CMS has allowed the extension of the auto-cancel date for RAPs. This will be determined by the MAC so agencies should follow up with their MAC to find out more details. Previously, RAPs were subject to auto-cancellation if a final claim was not received within 120 days after the start of episode or 60 days after the RAP payment date.
Most Medicare Fee-For-Service medical review have been suspended during the COVID-19 emergency period. This includes Targeted Probe and Educate (TPE) by the MACs, Supplemental Medical Review Contractor (SMRC) and Recovery Audit Contractor (RAC) reviews. Claims currently suspended for these types of audits will be released and paid unless the review is a result of suspected fraud.
For those states subject to the Review Choice Demonstration, the program is paused for the duration of the Public Health Emergency. To clarify, claims with effective dates prior to March 29, 2020 and after the emergency declaration has ended will still be subject to review choice demonstration. Providers who have chosen the pre-claim review option may continue to submit pre-claim review documentation to ensure that those claims will be excluded from future medical review. However, claims submitted without the UTN with dates of service during the Public Health Emergency will not be subject to the 25% payment reduction penalty. Agencies who opted for prepayment or postpayment review will not receive ADRs during the pause. For more information, check out Palmetto’s 2019 COVID-19 Provider Burden Relief FAQs.
Cost reports for fiscal year end 10/31/2019 (normally due by 3/31/2020) and fiscal year end 11/30/2019 (normally due by 4/30/2020) will be due by 6/30/2020. Fiscal year end 12/31/2019 cost reports normally due by 5/31/2020 will now be due by 7/31/2020.
A current home health patient may have a laboratory sample for COVID-19 drawn by their home health nurse during the course of a covered visit.
CMS has waived 42 CFR §484.80(h) which requires an onsite supervisory visit for a home health aide at least every two weeks. Virtual supervision is encouraged during this period so make sure that nurses are still documenting that they are speaking with aides and patients to gauge satisfaction and effectiveness of services.
According to this resource from NAHC and this CMS fact sheet, physicians may perform their face-to-face encounter via telehealth as long as it is a two-way audiovisual communication system such as Skype, Facetime, Zoom, etc.

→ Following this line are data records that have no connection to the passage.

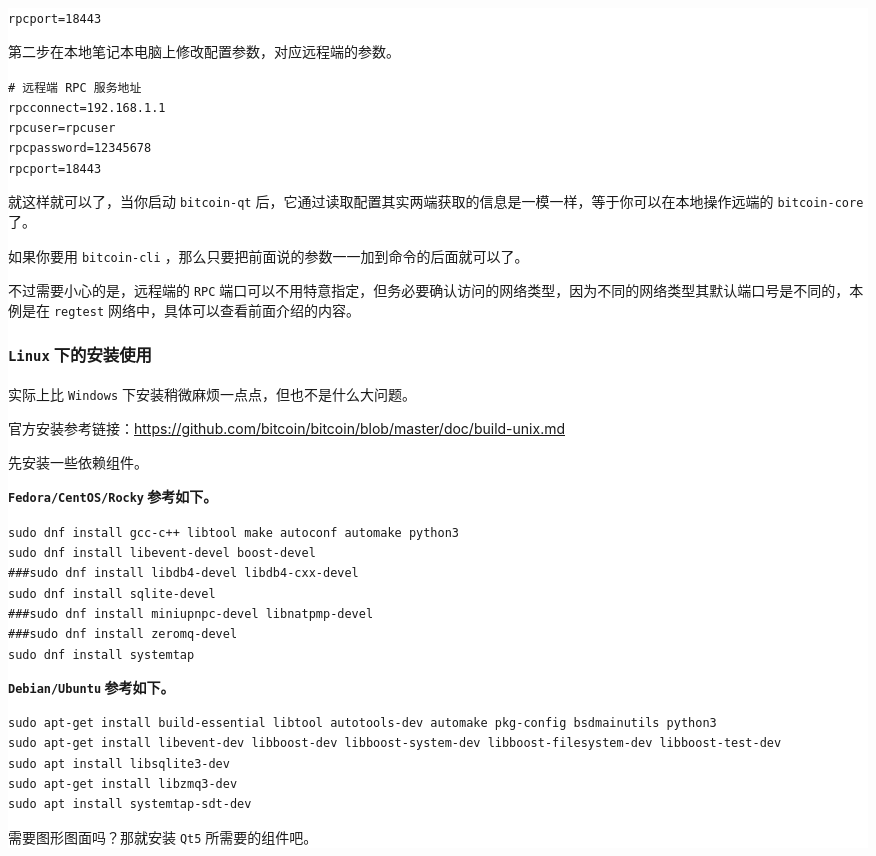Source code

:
 ```
rpcport=18443
```



第二步在本地笔记本电脑上修改配置参数，对应远程端的参数。

```
# 远程端 RPC 服务地址
rpcconnect=192.168.1.1
rpcuser=rpcuser
rpcpassword=12345678
rpcport=18443
```



就这样就可以了，当你启动 `bitcoin-qt` 后，它通过读取配置其实两端获取的信息是一模一样，等于你可以在本地操作远端的 `bitcoin-core` 了。

如果你要用 `bitcoin-cli` ，那么只要把前面说的参数一一加到命令的后面就可以了。

不过需要小心的是，远程端的 `RPC` 端口可以不用特意指定，但务必要确认访问的网络类型，因为不同的网络类型其默认端口号是不同的，本例是在 `regtest` 网络中，具体可以查看前面介绍的内容。



### `Linux` 下的安装使用

实际上比 `Windows`  下安装稍微麻烦一点点，但也不是什么大问题。

官方安装参考链接：https://github.com/bitcoin/bitcoin/blob/master/doc/build-unix.md



先安装一些依赖组件。

**`Fedora/CentOS/Rocky` 参考如下。**

```shell
sudo dnf install gcc-c++ libtool make autoconf automake python3
sudo dnf install libevent-devel boost-devel
###sudo dnf install libdb4-devel libdb4-cxx-devel
sudo dnf install sqlite-devel
###sudo dnf install miniupnpc-devel libnatpmp-devel
###sudo dnf install zeromq-devel
sudo dnf install systemtap
```



**`Debian/Ubuntu` 参考如下。**

```shell
sudo apt-get install build-essential libtool autotools-dev automake pkg-config bsdmainutils python3
sudo apt-get install libevent-dev libboost-dev libboost-system-dev libboost-filesystem-dev libboost-test-dev
sudo apt install libsqlite3-dev
sudo apt-get install libzmq3-dev
sudo apt install systemtap-sdt-dev
```



需要图形图面吗？那就安装 `Qt5` 所需要的组件吧。
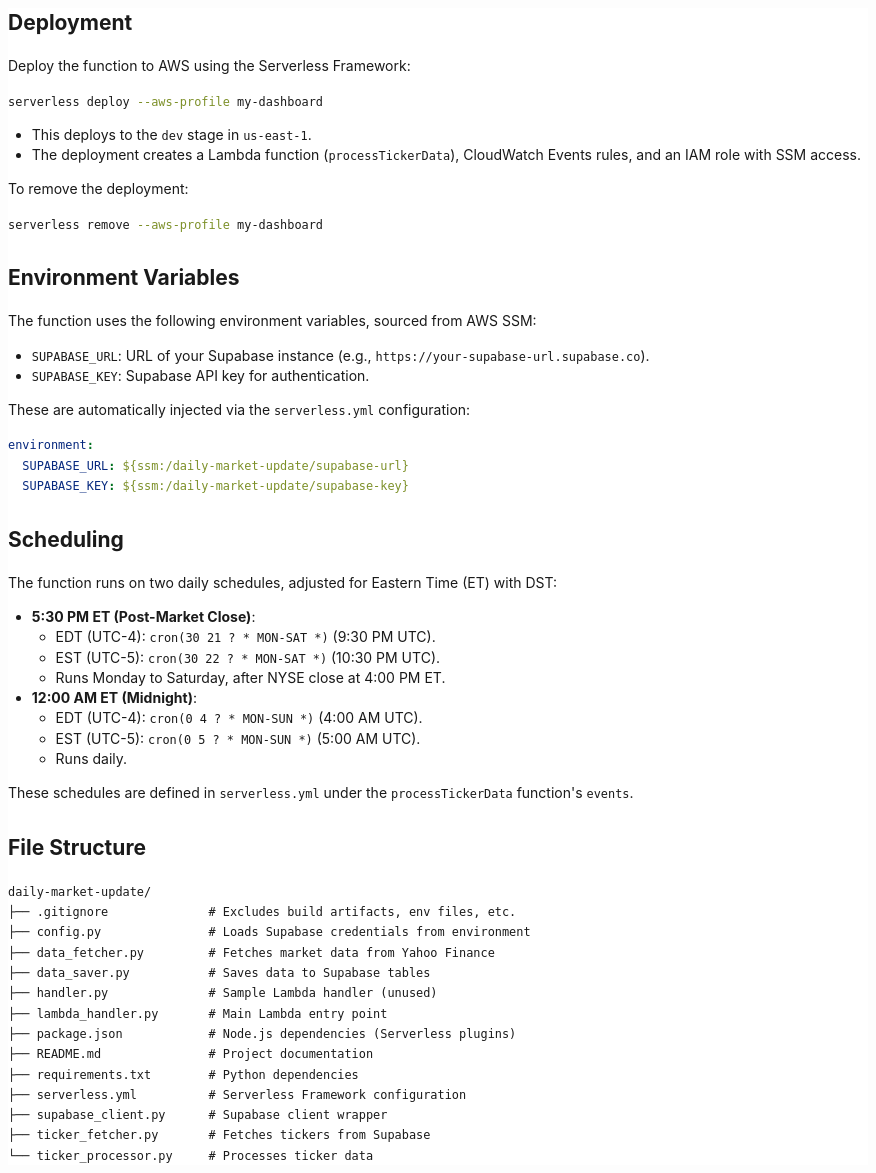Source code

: ## Deployment

Deploy the function to AWS using the Serverless Framework:

```bash
serverless deploy --aws-profile my-dashboard
```

- This deploys to the `dev` stage in `us-east-1`.
- The deployment creates a Lambda function (`processTickerData`), CloudWatch Events rules, and an IAM role with SSM access.

To remove the deployment:

```bash
serverless remove --aws-profile my-dashboard
```

## Environment Variables

The function uses the following environment variables, sourced from AWS SSM:

- `SUPABASE_URL`: URL of your Supabase instance (e.g., `https://your-supabase-url.supabase.co`).
- `SUPABASE_KEY`: Supabase API key for authentication.

These are automatically injected via the `serverless.yml` configuration:

```yaml
environment:
  SUPABASE_URL: ${ssm:/daily-market-update/supabase-url}
  SUPABASE_KEY: ${ssm:/daily-market-update/supabase-key}
```

## Scheduling

The function runs on two daily schedules, adjusted for Eastern Time (ET) with DST:

- **5:30 PM ET (Post-Market Close)**:
  - EDT (UTC-4): `cron(30 21 ? * MON-SAT *)` (9:30 PM UTC).
  - EST (UTC-5): `cron(30 22 ? * MON-SAT *)` (10:30 PM UTC).
  - Runs Monday to Saturday, after NYSE close at 4:00 PM ET.
- **12:00 AM ET (Midnight)**:
  - EDT (UTC-4): `cron(0 4 ? * MON-SUN *)` (4:00 AM UTC).
  - EST (UTC-5): `cron(0 5 ? * MON-SUN *)` (5:00 AM UTC).
  - Runs daily.

These schedules are defined in `serverless.yml` under the `processTickerData` function's `events`.

## File Structure

```
daily-market-update/
├── .gitignore              # Excludes build artifacts, env files, etc.
├── config.py               # Loads Supabase credentials from environment
├── data_fetcher.py         # Fetches market data from Yahoo Finance
├── data_saver.py           # Saves data to Supabase tables
├── handler.py              # Sample Lambda handler (unused)
├── lambda_handler.py       # Main Lambda entry point
├── package.json            # Node.js dependencies (Serverless plugins)
├── README.md               # Project documentation
├── requirements.txt        # Python dependencies
├── serverless.yml          # Serverless Framework configuration
├── supabase_client.py      # Supabase client wrapper
├── ticker_fetcher.py       # Fetches tickers from Supabase
└── ticker_processor.py     # Processes ticker data
```
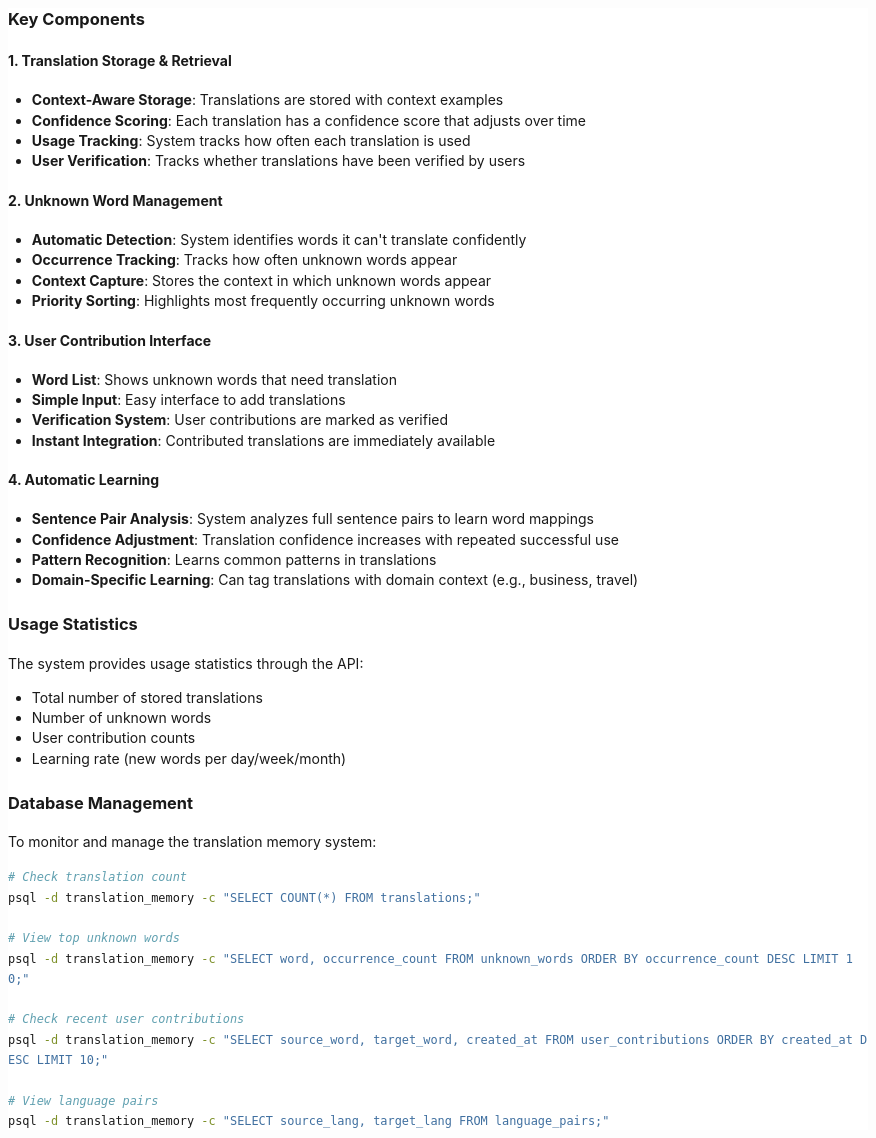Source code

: ### Key Components

#### 1. Translation Storage & Retrieval
- **Context-Aware Storage**: Translations are stored with context examples
- **Confidence Scoring**: Each translation has a confidence score that adjusts over time
- **Usage Tracking**: System tracks how often each translation is used
- **User Verification**: Tracks whether translations have been verified by users

#### 2. Unknown Word Management
- **Automatic Detection**: System identifies words it can't translate confidently
- **Occurrence Tracking**: Tracks how often unknown words appear
- **Context Capture**: Stores the context in which unknown words appear
- **Priority Sorting**: Highlights most frequently occurring unknown words

#### 3. User Contribution Interface
- **Word List**: Shows unknown words that need translation
- **Simple Input**: Easy interface to add translations
- **Verification System**: User contributions are marked as verified
- **Instant Integration**: Contributed translations are immediately available

#### 4. Automatic Learning
- **Sentence Pair Analysis**: System analyzes full sentence pairs to learn word mappings
- **Confidence Adjustment**: Translation confidence increases with repeated successful use
- **Pattern Recognition**: Learns common patterns in translations
- **Domain-Specific Learning**: Can tag translations with domain context (e.g., business, travel)

### Usage Statistics
The system provides usage statistics through the API:
- Total number of stored translations
- Number of unknown words
- User contribution counts
- Learning rate (new words per day/week/month)

### Database Management

To monitor and manage the translation memory system:

```bash
# Check translation count
psql -d translation_memory -c "SELECT COUNT(*) FROM translations;"

# View top unknown words
psql -d translation_memory -c "SELECT word, occurrence_count FROM unknown_words ORDER BY occurrence_count DESC LIMIT 10;"

# Check recent user contributions
psql -d translation_memory -c "SELECT source_word, target_word, created_at FROM user_contributions ORDER BY created_at DESC LIMIT 10;"

# View language pairs
psql -d translation_memory -c "SELECT source_lang, target_lang FROM language_pairs;"
```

States and private payers have issued their own notices specific to telehelth. Most are allowing telehelth sessions in place of face-to-face visits. Please consult your state’s health and family services department’s website for additional information pertaining to COVID-19. With CMS waiving penalties for “HIPAA violations against health care providers that serve patients in good faith through everyday communications technologies”, such technologies are in fact okay to use. CMS is providing examples of what they are in this communication. A recent update to therapyBOSS added a designated telehealth activity type with the ability to document “Telehealth” as the place of service.
This article summarized some of the main points in the COVID-19 public health emergency waiver provisions but there is more information to view. For further and up-to-date details, including guidance for infection control and prevention for specific health care environments, please keep monitoring the CMS Current Emergencies page. Keep up with your MACs and state health departments as well.
Mr. Rogers famously said “When I was a boy and I would see scary things in the news, my mother would say to me, ‘Look for the helpers. You will always find people who are helping.’ To this day, especially in times of ‘disaster,’ I remember my mother’s words and I am always comforted by realizing that there are still so many helpers – so many caring people in this world.” Our entire therapyBOSS family thanks you for being those helpers and hopes you remain safe and healthy.